Thursday, March 14, 2013

Replacing my ancient linux router with a Raspberry Pi

So I like to make use of hardware as long as possible and for literally a decade, I have been using an old Pentium 166 MHz (yes, you read correctly!) as my primary home router (running ubuntu linux).  This should be some indication how amazing linux is that it can make use of such old hardware.

Here is what the back looks like:

As you can see, this behemoth has four Network Interface Cards (NICs)  in it.  One of them (the bottom one) is so old that I don't even use it anymore but I kept it in the machine just for sentimental reasons.  It most certainly is an ISA NIC.

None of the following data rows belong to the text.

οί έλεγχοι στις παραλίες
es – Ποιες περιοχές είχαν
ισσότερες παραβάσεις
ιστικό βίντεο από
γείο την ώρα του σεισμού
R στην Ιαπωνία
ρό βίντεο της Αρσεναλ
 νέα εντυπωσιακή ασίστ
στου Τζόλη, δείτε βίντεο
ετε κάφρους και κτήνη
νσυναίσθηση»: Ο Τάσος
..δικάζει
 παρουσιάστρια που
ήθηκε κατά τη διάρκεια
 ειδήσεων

Lately I've had performance problems on the upload side of things (when traffic shaping is enabled) so I've decided that the P166 finally needs to go.  I was gonna replace it with one of the other old PC's I have lying around (such as an Athlon 800) but Warren pointed out that using a PC to act as a router wastes a lot of power so he suggested using a Raspberry Pi instead!  I thought this was a great idea.

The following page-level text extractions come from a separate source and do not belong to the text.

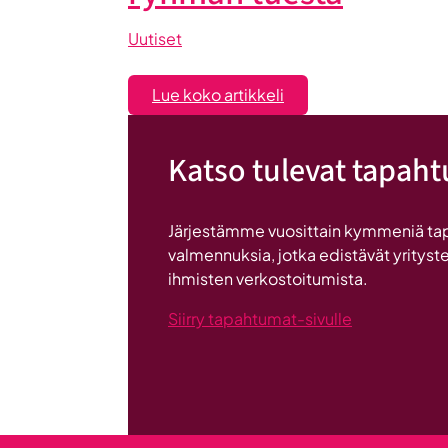
Uutiset
:
Lue koko artikkeli
Liiketoiminta
lentoon
Katso tulevat tapah
-
valmennuksessa
hyödyt
Järjestämme vuosittain kymmeniä ta
ryhmän
valmennuksia, jotka edistävät yrityste
tuesta
ihmisten verkostoitumista.
Siirry tapahtumat-sivulle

My network at home has two subnets, one for my LAN (more permissive) and one for my wifi (more restrictive).  And I use DSL.  This means that I actually need my router to have three NICs.  The Raspberry Pi only has one NIC built in which means I needed to order a couple of USB NICs.

After doing some research, I read from the community that the ASIX chipset works well on the Pi, so I found some USB NICs with this chipset (plugable brand).  I also ordered a USB hub to help power the NICs and the Pi itself.  More on this later.  Finally, I ordered a case for the Pi since it is going to be my new router and I don't want my kids destroying it.  Here is how my setup now looks:

Now regarding power, this is where I am a little nervous.  Powering the Pi via the USB hub and then attempting to power both USB NICs at the same time proved too much for the Pi (I got flaky behavior).  So I currently am powering both of the USB NICs from the USB hub itself and then plugging the hub into the Pi.  This _seems_ to be working fine for now but I still am a little nervous about the system having enough power.


I've seen some problems including a kernel crash.  I am not ready to declare this setup stable.


Performance is really important to me so I wasn't sure whether the Pi was really up to the task considering its USB support isn't exactly stellar.  But so far, it seems to be doing a great job.

As far as internet is concerned, my max speeds over my "12 megabit" DSL currently are about 1300kB/s down and 91kB/s up (yes the upload speed sucks in comparison).  I am getting full speed from my LAN (through the Pi) so that is fine.  And over wireless, I am getting near full speed (just got 1200kB/s on my android phone next to the wifi access point).  Sending from LAN to wifi (through the Pi) gets about 3 megabytes/second.  On a subsequent test, I am getting 1.69 MiB/s which can be affected by a number of factors (my neighbors for example).  Sending from wifi to LAN (through the Pi) is about 2.75 MiB/s.

I also have quite a few iptables rules setup on the Pi (for firewall stuff) as well as traffic shaping.  It is handling both like a champ.

Here is the final parts list of what I am using (successfully) :

USB power cable
USB hub
USB NIC (x2)
Raspberry Pi case
and of course...
Raspberry Pi


  1. I'm curious as to why you insist on using a PC as your router, rather than a device that has hardware designed for the task? If price is a concern, you can grab a relatively cheap and outdated Cisco router that will perform better than this setup and most likely be much more stable...

  2. Well, my goals are twofold:
    a) keep wifi network separate from LAN network in case my neighbors crack my WPA2 passphrase
    b) have a lot of control over QoS rules so that I can do things like be constantly uploading to a backup site (crashplan in my case) while still having responsive internet. Another use case is having a LAN party where a bunch of people are playing a first person shooter on the internet and one guy is downloading a bunch of patches; I don't want his downloading to aversely affect the rest of the players.

    Perhaps a cisco router would shine at these tasks. However, I have no knowledge of how to use them or configure them and learning how to do this would be an additional cost. I already know how to do it in linux.

    re: stability, I think after firmware/kernel upgrade, the Pi is now pretty stable as a router. I am pleased with it.

  3. Matt!
    "in case my neighbors crack my WPA2 passphrase" Are you living next to the Chinese government? Can you crack a WPA2 passphrase? I can't. So long as your passphrase is over 32 characters, and your neighbors aren't out to get you, I think you can rest easy.

    Personally, I use Linksys/Cysco wireless and wired routers running "DD-WRT" firmware, which is Linux, and you can customize it if you want.

    But then again, It's not as cool as a Rasberry Pi! :)
    Love your blog Matt, keep up the good work.

  4. Which Linux version did you install in the raspberry?

  5. I wish there were a HAT (hardware attached on the top) for the Pi which gave it an additional four or eight RJ45s... and (why not?) an excellent wifi radio. That would be a kickstarter project I would buy into.